Let the church pay for what they've created, whether it's from the archdiocese or the various parishes. If anyone can afford it, it's the Catholic Church...and don't let anyone tell you otherwise...because if they did, they'd have to go to confession!

Jim
Portland

As a parent with kids in a Catholic elementary school, this is pretty troubling. I am all for criminal prosecution of Chuch leaders, but I really would hate to see my kid's school sold to pay the debt. It is not like the archdiocese has provided much support to the school over the years, only about 10% of the operating budget.

No schools need to be sold.
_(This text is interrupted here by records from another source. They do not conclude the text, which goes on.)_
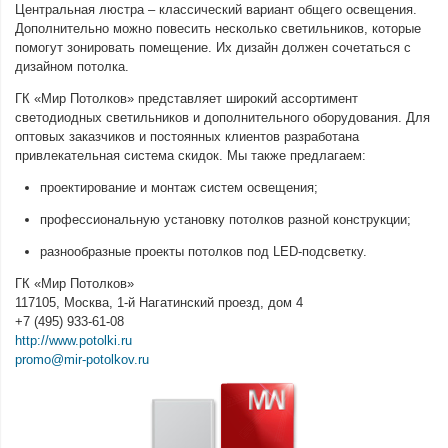
Центральная люстра – классический вариант общего освещения.
Дополнительно можно повесить несколько светильников, которые
помогут зонировать помещение. Их дизайн должен сочетаться с
дизайном потолка.
ГК «Мир Потолков» представляет широкий ассортимент
светодиодных светильников и дополнительного оборудования. Для
оптовых заказчиков и постоянных клиентов разработана
привлекательная система скидок. Мы также предлагаем:
проектирование и монтаж систем освещения;
профессиональную установку потолков разной конструкции;
разнообразные проекты потолков под LED-подсветку.
ГК «Мир Потолков»
117105, Москва, 1-й Нагатинский проезд, дом 4
+7 (495) 933-61-08
http://
www.potolki.ru
promo@mir-potolkov.ru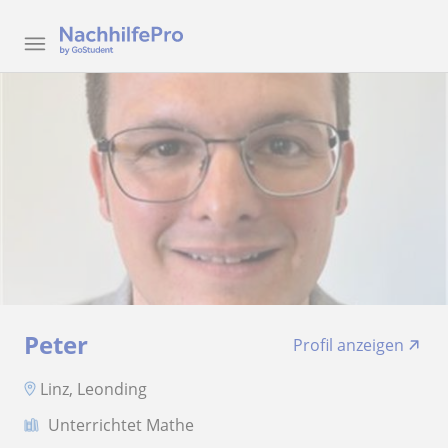
Peter
Profil anzeigen
Linz, Leonding
Unterrichtet Mathe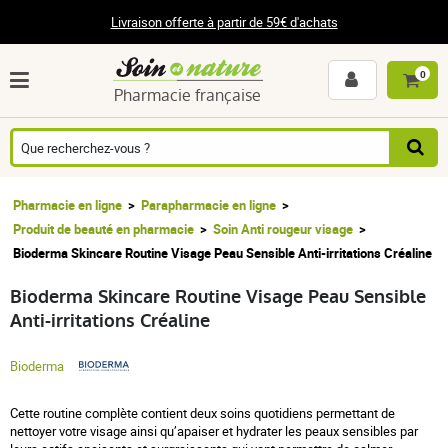
Livraison offerte à partir de 59€ d'achats
0
Pharmacie française
Pharmacie en ligne
Parapharmacie en ligne
Produit de beauté en pharmacie
Soin Anti rougeur visage
Bioderma Skincare Routine Visage Peau Sensible Anti-irritations Créaline
Bioderma Skincare Routine Visage Peau Sensible
Anti-irritations Créaline
Bioderma
Cette routine complète contient deux soins quotidiens permettant de
nettoyer votre visage ainsi qu’apaiser et hydrater les peaux sensibles par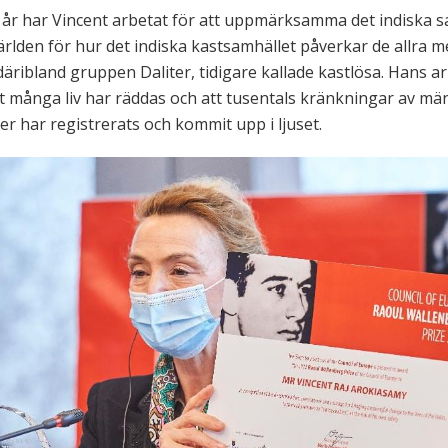
5 år har Vincent arbetat för att uppmärksamma det indiska s
rlden för hur det indiska kastsamhället påverkar de allra m
däribland gruppen Daliter, tidigare kallade kastlösa. Hans a
 att många liv har räddas och att tusentals kränkningar av mä
er har registrerats och kommit upp i ljuset.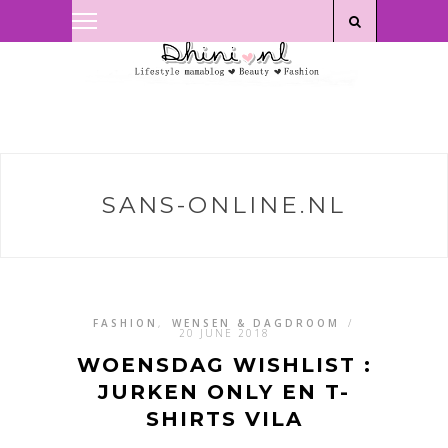
Privacyverklaring
|
Disclaimer
SANS-ONLINE.NL
FASHION
,
WENSEN & DAGDROOM
/
20 JUNE 2018
WOENSDAG WISHLIST :
JURKEN ONLY EN T-
SHIRTS VILA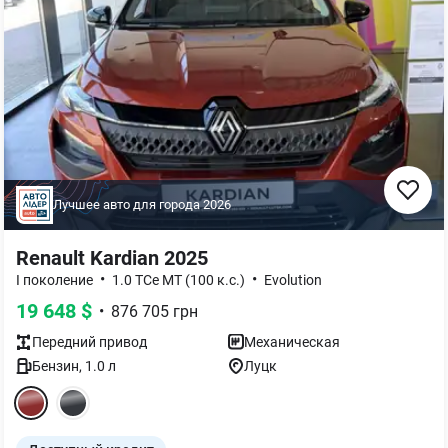
Лучшее авто для города
2026
Renault Kardian 2025
•
•
I поколение
1.0 TCe MT (100 к.с.)
Evolution
19 648
$
•
876 705
грн
Передний
привод
Механическая
Бензин
,
1.0
л
Луцк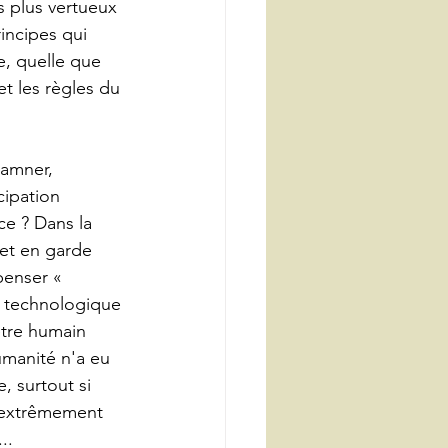
s plus vertueux 
incipes qui 
e, quelle que 
et les règles du 
damner, 
ipation 
ce ? Dans la 
et en garde 
penser « 
r technologique 
être humain 
umanité n'a eu 
, surtout si 
us extrêmement 
... 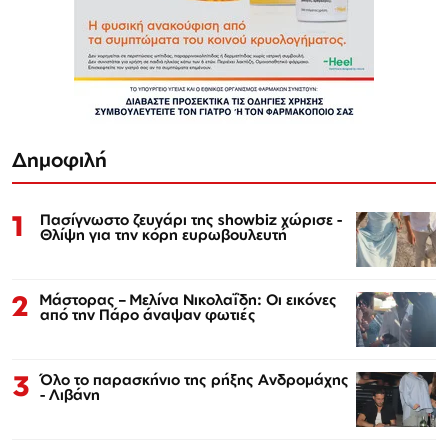
Δημοφιλή
1
Πασίγνωστο ζευγάρι της showbiz χώρισε -
Θλίψη για την κόρη ευρωβουλευτή
2
Μάστορας – Μελίνα Νικολαΐδη: Οι εικόνες
από την Πάρο άναψαν φωτιές
3
Όλο το παρασκήνιο της ρήξης Ανδρομάχης
- Λιβάνη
The archdiocese can sell some surplus properties and take mortgages on some others.

It's not really much of a surprise that the Archdioces and the Vatican were arrogant enough to think that they could just make the decades and decades of sex abuse go away for pennies on the dollar in a Chapter 11 proceeding. The Church hierarchy and structure is built on an ancient premise that it's elderly white male leadership is infallible. The Church has an incredible history of doing both good and bad throughout the ages because it is an organization run by human beings, not infallible super being robots with a special pipe line to God. I think the sex abuse cases have exposed the incredible arrogance of the Church hierarchy, and maybe Catholics in this country and around the world will wake up and stop writing the checks that allow this cycle of arrogance to continue. I hope these victims win billions because they deserve it and it's the only thing that will make the old boy's club change for the better. Did the Church lawyers really think that trying to hide in U.S. Bankruptcy Court was going to make their client look less guilty when it came time for a jury to decide their fate? May God's will be done.